▶ [TO DO]:
Extract every line of the rows below verbatim, leaving the pictures out of your answer.

▶ [Recorded data]:
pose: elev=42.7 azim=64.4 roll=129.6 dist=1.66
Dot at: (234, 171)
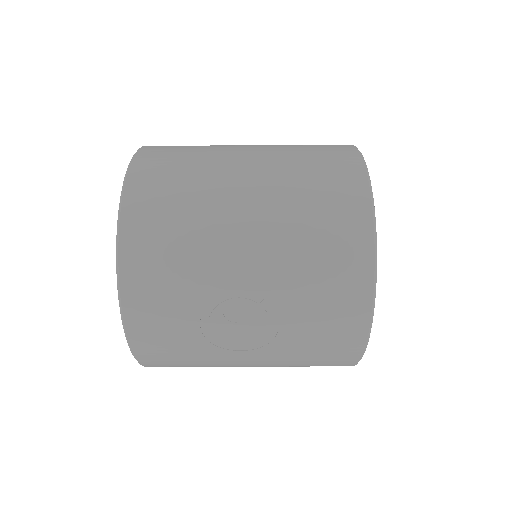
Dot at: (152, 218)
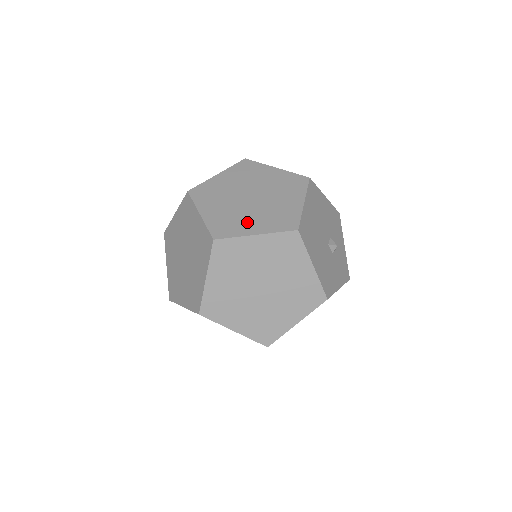
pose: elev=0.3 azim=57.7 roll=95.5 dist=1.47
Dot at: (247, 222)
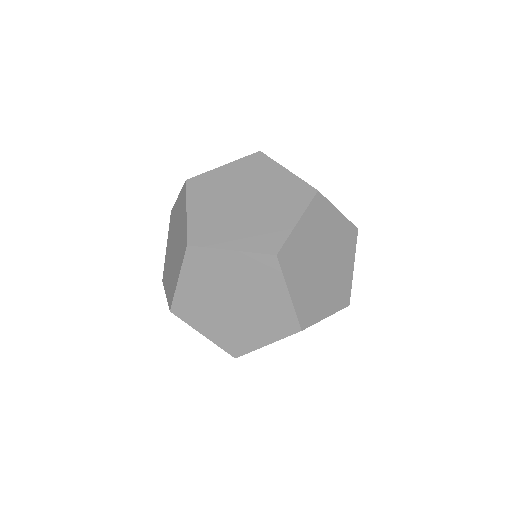
Dot at: occluded
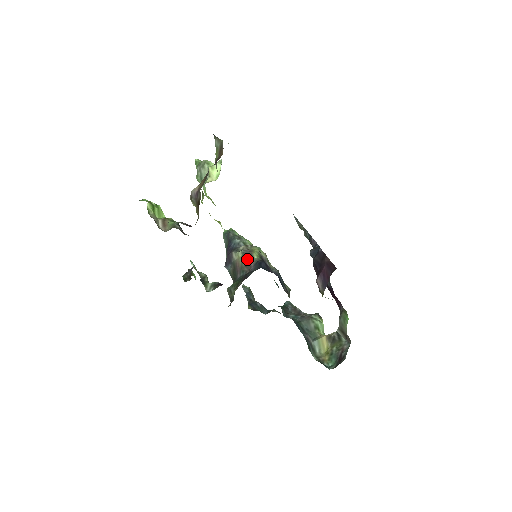
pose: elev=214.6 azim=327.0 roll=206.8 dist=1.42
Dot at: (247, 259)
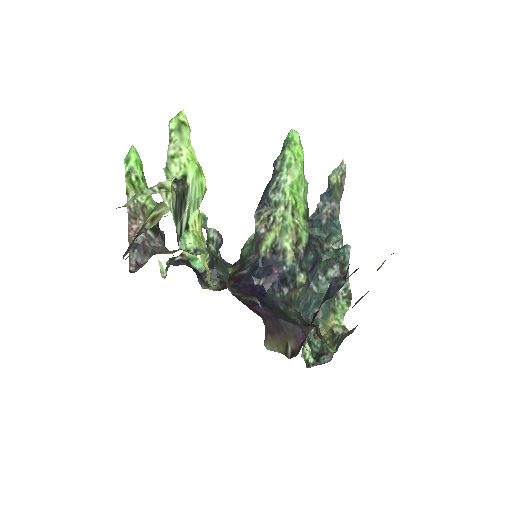
Dot at: (256, 242)
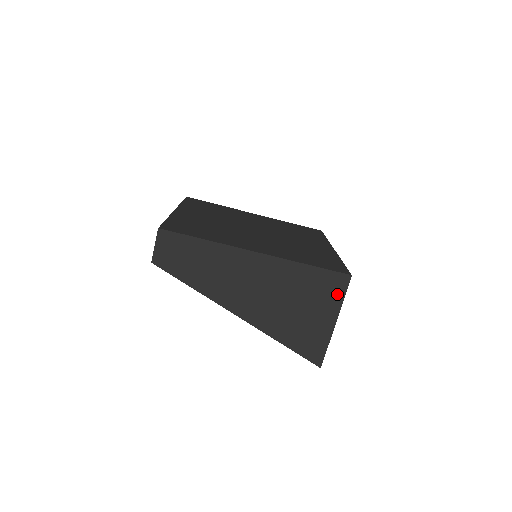
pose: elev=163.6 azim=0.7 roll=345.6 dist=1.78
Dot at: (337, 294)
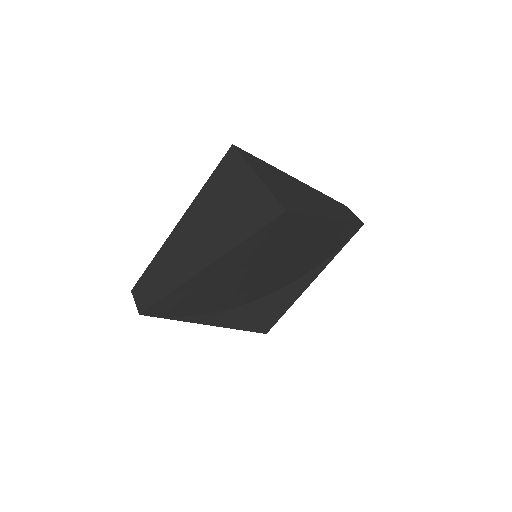
Dot at: (237, 164)
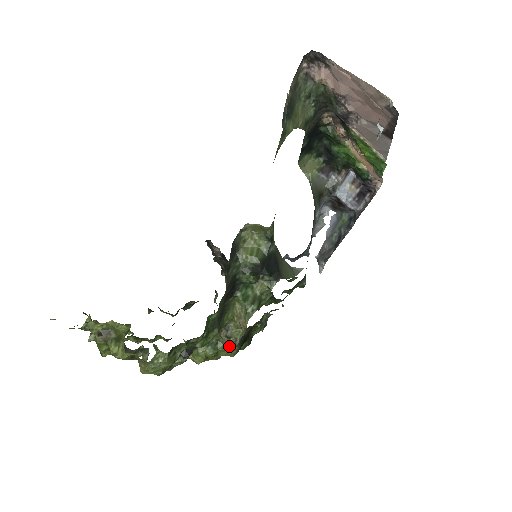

▶ [OUTPUT FOR THIS TASK]:
pose: elev=42.7 azim=64.4 roll=129.6 dist=1.66
Dot at: (234, 171)
Dot at: (152, 218)
pose: elev=0.3 azim=57.7 roll=95.5 dist=1.47
Dot at: (247, 222)
Dot at: occluded
pose: elev=214.6 azim=327.0 roll=206.8 dist=1.42
Dot at: (247, 259)
Dot at: (256, 242)
pose: elev=163.6 azim=0.7 roll=345.6 dist=1.78
Dot at: (337, 294)
Dot at: (237, 164)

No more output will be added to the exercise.